— JOB ITEM —
Of the lines below, copy those that hold the word "work".
── RECORDS FOR THIS TASK
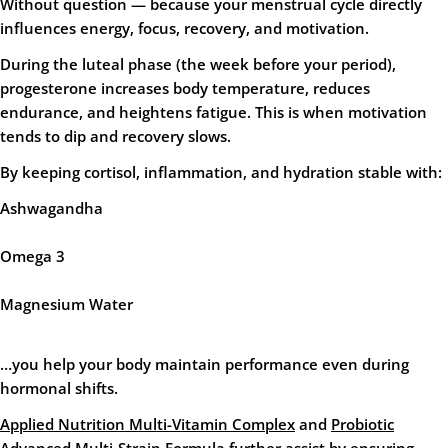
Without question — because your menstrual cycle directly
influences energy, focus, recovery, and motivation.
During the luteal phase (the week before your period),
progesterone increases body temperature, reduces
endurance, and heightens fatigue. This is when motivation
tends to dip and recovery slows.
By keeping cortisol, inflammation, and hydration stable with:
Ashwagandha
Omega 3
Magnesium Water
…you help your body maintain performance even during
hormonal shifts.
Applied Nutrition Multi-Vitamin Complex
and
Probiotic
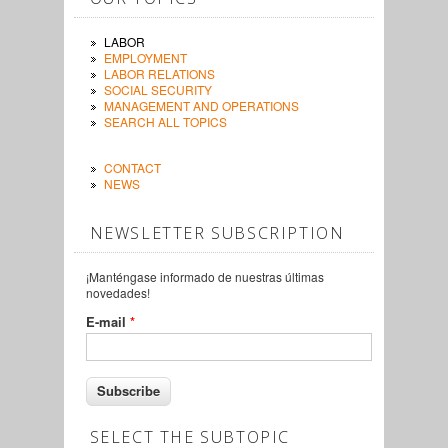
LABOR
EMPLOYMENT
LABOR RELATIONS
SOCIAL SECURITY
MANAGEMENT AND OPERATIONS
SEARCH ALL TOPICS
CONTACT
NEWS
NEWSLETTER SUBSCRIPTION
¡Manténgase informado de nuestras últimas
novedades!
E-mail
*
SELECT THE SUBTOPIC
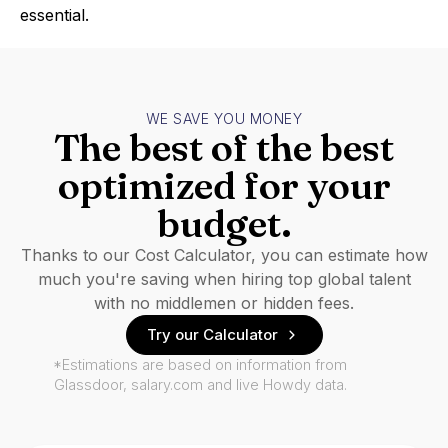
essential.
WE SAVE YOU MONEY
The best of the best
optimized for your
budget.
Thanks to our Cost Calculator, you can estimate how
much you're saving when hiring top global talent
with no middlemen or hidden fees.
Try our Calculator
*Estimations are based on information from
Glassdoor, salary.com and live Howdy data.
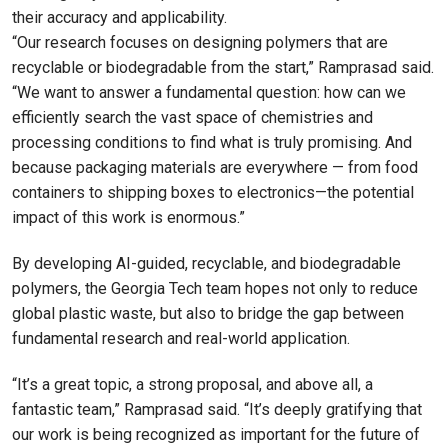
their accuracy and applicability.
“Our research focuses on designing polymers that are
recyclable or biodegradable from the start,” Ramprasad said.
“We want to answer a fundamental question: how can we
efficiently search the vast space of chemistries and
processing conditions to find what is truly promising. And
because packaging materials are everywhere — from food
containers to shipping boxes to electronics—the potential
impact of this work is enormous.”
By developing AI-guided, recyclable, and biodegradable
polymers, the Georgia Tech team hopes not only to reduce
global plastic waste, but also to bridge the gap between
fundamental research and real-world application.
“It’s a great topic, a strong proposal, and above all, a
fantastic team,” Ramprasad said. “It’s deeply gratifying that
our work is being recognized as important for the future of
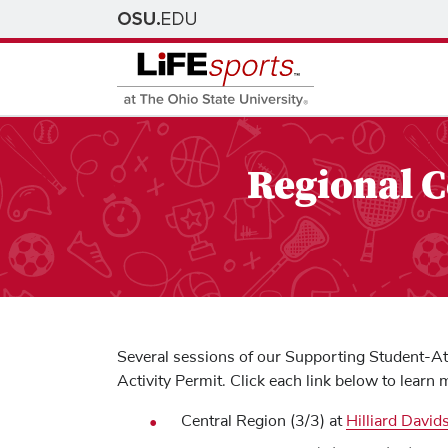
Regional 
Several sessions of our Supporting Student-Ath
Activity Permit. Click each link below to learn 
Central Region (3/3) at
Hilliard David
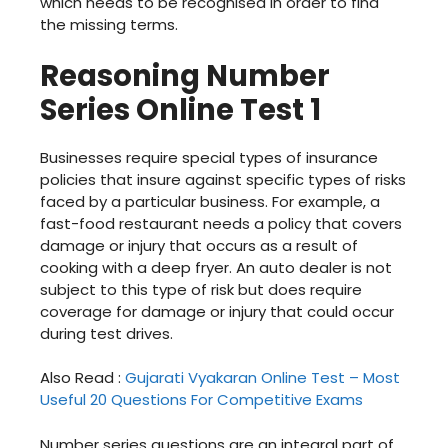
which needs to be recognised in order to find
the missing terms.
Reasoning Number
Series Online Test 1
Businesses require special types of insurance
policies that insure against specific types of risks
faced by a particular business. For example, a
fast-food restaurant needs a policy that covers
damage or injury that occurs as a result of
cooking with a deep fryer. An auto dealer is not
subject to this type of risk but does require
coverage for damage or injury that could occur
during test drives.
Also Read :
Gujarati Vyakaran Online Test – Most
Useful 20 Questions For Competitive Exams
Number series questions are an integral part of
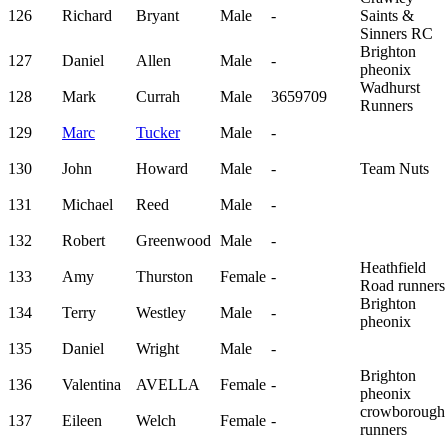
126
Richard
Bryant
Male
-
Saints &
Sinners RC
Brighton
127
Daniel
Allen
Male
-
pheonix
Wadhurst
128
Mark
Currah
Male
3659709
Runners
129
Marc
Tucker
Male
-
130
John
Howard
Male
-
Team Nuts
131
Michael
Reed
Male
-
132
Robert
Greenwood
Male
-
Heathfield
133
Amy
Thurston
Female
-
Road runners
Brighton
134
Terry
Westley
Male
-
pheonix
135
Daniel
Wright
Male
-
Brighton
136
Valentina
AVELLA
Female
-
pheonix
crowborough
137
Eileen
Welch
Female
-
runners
────
— RESULT —
impact of this work is enormous.”
our work is being recognized as important for the future of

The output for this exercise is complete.